Prof. Lorenz Jarass erklärt die Zusammenhänge:

"Das Argument war damals, wenn wir dann nicht helfen, können die Renten nicht mehr bezahlt werden und die öffentlichen Gehälter nicht mehr bezahlt werden. Das war ja grundfalsch. Die damalige Rettungsaktion lief darauf hinaus, dass der deutsche Steuerzahler den deutschen Kapitalanleger gestützt hat. Die vielen Milliarden, die als Hilfsgelder nach Griechenland angeblich gingen, haben Griechenland ja im Regelfall überhaupt nicht erreicht."

 

Den Menschen in Griechenland also nutzt das Rettungsgeld kaum. Sie leiden unter den Sparmaßnahmen, die Wirtschaft ist am Boden.

 

2. Akt, behauptet wird: Auch die Banken müssen für die Krise zahlen.

In Wahrheit trifft selbst der Schuldenschnitt in Griechenland die Banken weit weniger als behauptet. Denn sie haben sich längst von ihren griechischen Anleihen getrennt.

 

Prof. Peter Bofinger vom Sachverständigenrat der Bundesregierung bestätigt, dass ein größerer Teil der Staatsanleihen schon vorher von den Banken an die Öffentliche Hand verkauft worden ist.

 

"Die Gläubigerbeteiligung war natürlich deutlich geringer, als man von Anfang an gedacht hätte."

 

3. Akt im Rettungsdrama, behauptet wird: Die Europäischen Zentralbank EZB rettet mit billigem Geld den Euro.

Offiziell hilft die EZB mit billigem Geld den Krisenstaaten. In Wahrheit pofitieren davon vor allem die Banken. Sie sind es, die fast zinslos das EZB-Geld bekommen, und es gegen hohe Zinsen weitergeben.

 

4. Akt, behauptet wird: Sparprogramme lösen die Eurokrise.

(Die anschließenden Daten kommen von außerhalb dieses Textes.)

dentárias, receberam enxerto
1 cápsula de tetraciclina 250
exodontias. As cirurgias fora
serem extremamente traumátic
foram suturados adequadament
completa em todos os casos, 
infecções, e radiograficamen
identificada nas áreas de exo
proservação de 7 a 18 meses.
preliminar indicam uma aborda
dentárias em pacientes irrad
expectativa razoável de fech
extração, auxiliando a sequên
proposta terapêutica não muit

In Wahrheit haben Sparprogramme die Krise in Ländern wie Spanien noch verschlimmert.

 

Prof. Lorenz Jarass geht davon aus, dass alle Eurorettungsprogramme und die damit verbundenen Auflagen dazu führen, dass die Realwirtschaft massiv belastet wird. Der Arbeitnehmer bezahle mit Lohnkürzungen, mit Rentenkürzungen und mit Kürzungen der Sozialleistungen die Forderungen des internationalen Kapitalmarktes.

 

Ausgelöst haben die Krise die Banken. Bezahlen für die Krise muss die spanische Bevölkerung. Betroffen sind vor allem junge Menschen. Die Hälfte von ihnen ist arbeitslos.

 

Alternative: Bankenbankrott und Übernahme

Auch in Zypern sollen Banker und ihre Gläubiger wieder geschont werden. Dabei gäbe es andere Wege, so Prof. Lorenz Jarass. Die Alternative ist, dass man die bestehenden Banken in Zypern bankrott gehen lässt. Die Teile, die für die Realwirtschaft zwingend erforderlich sind, vor allen Dingen für die Abwicklung des Zahlungsverkehrs, müssten vom Staat übernommen und weiter geführt werden.

 

Eigentlich müsste sich die EU nur auf die eigenen Regeln für die geplante Bankenunion besinnen. Denn die besagten: Eine Bank retten sollen erst Aktionäre, dann Gläubiger wie Anleihebesitzer. Nur im Notfall Sparer und Steuerzahler.

 

Dann wäre für die Dauer-Profiteure der Euro-Rettung die Vorstellung endlich einmal zu Ende.